* _RECORDS SHOWN_:
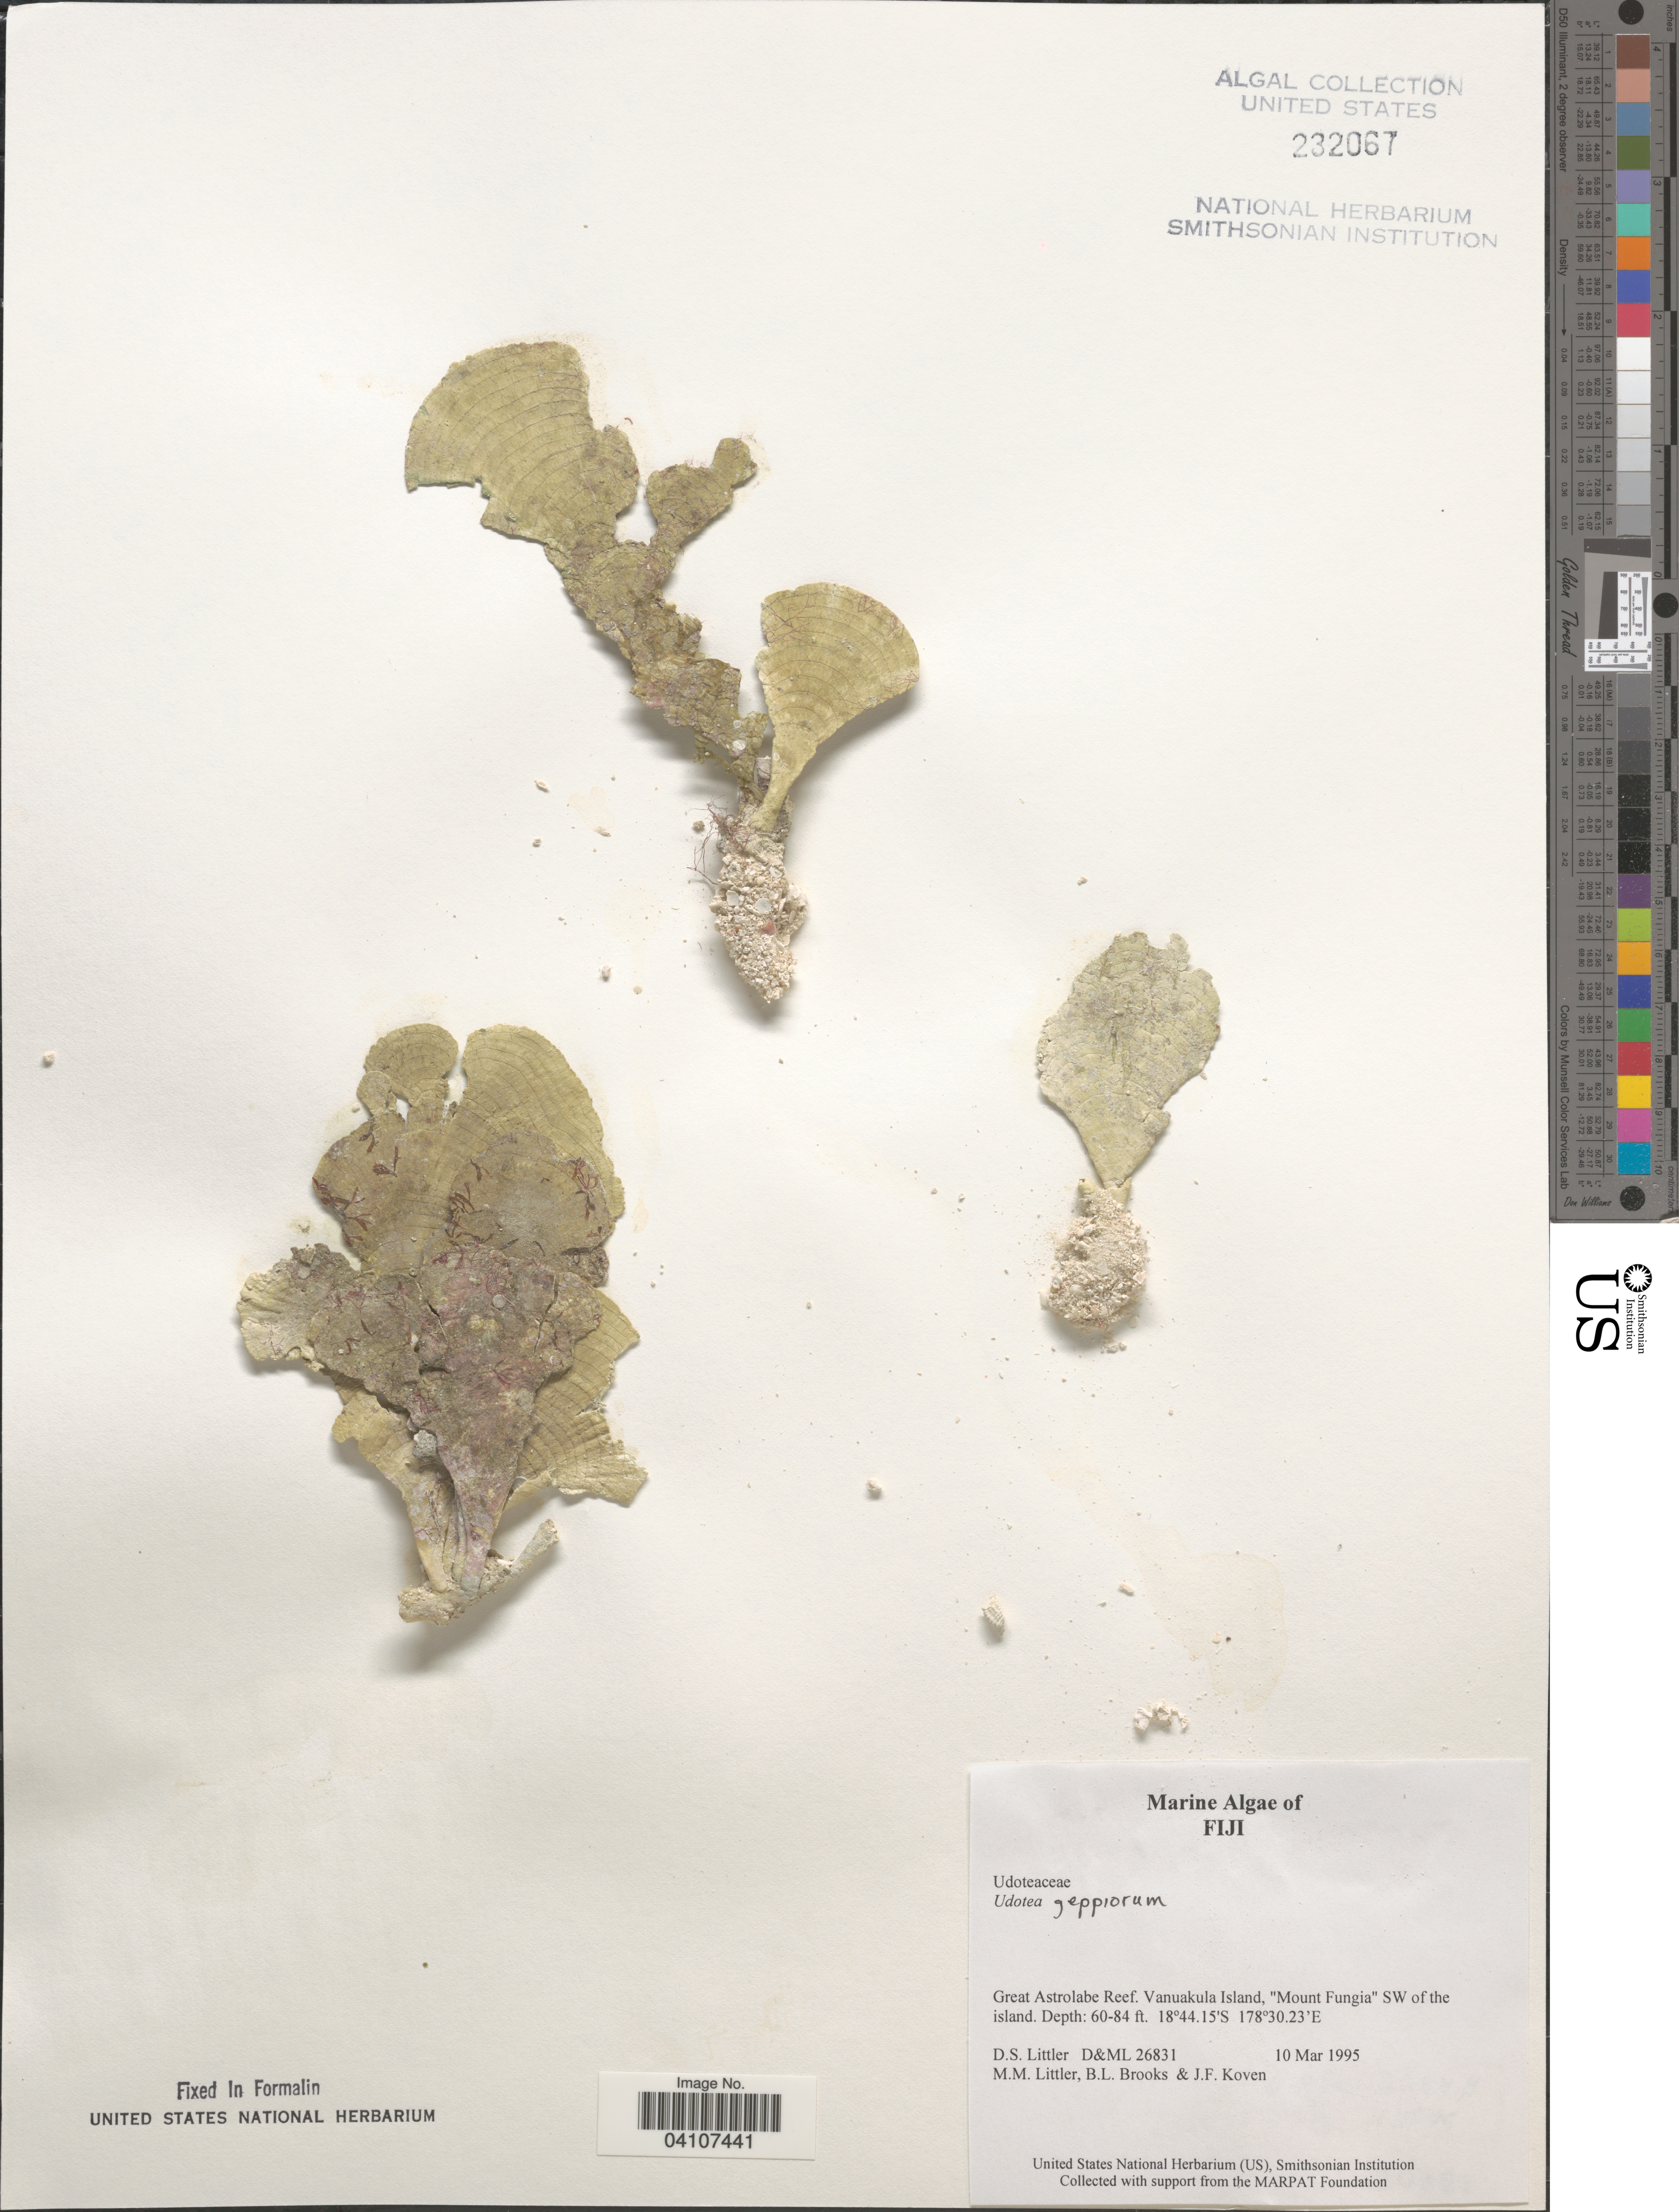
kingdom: Plantae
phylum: Chlorophyta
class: Ulvophyceae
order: Bryopsidales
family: Udoteaceae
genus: Udotea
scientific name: Udotea geppiorum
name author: Yamada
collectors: D. S. Littler, B. Brooks & J. Koven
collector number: D&ML 26831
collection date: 1995-03-10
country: Fiji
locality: Great Astrolabe Reef. Vanuakula Island, "Mount Fungia" SW of the island.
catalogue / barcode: US 232067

* _DIRECTIONS FOR THIS TASK_: Convert the rows from the line with "collector number: D&ML 26831" through the end of the rows into a two-column CSV with the columns field and value. Make one CSV line per row, put each entry in its own quoted field, and replace any line breaks with spaces.

* _OUTPUT OF THE EXERCISE_:
field,value
"collector number:","D&ML 26831"
"collection date:","1995-03-10"
"country:","Fiji"
"locality:","Great Astrolabe Reef. Vanuakula Island, ""Mount Fungia"" SW of the island."
"catalogue / barcode:","US 232067"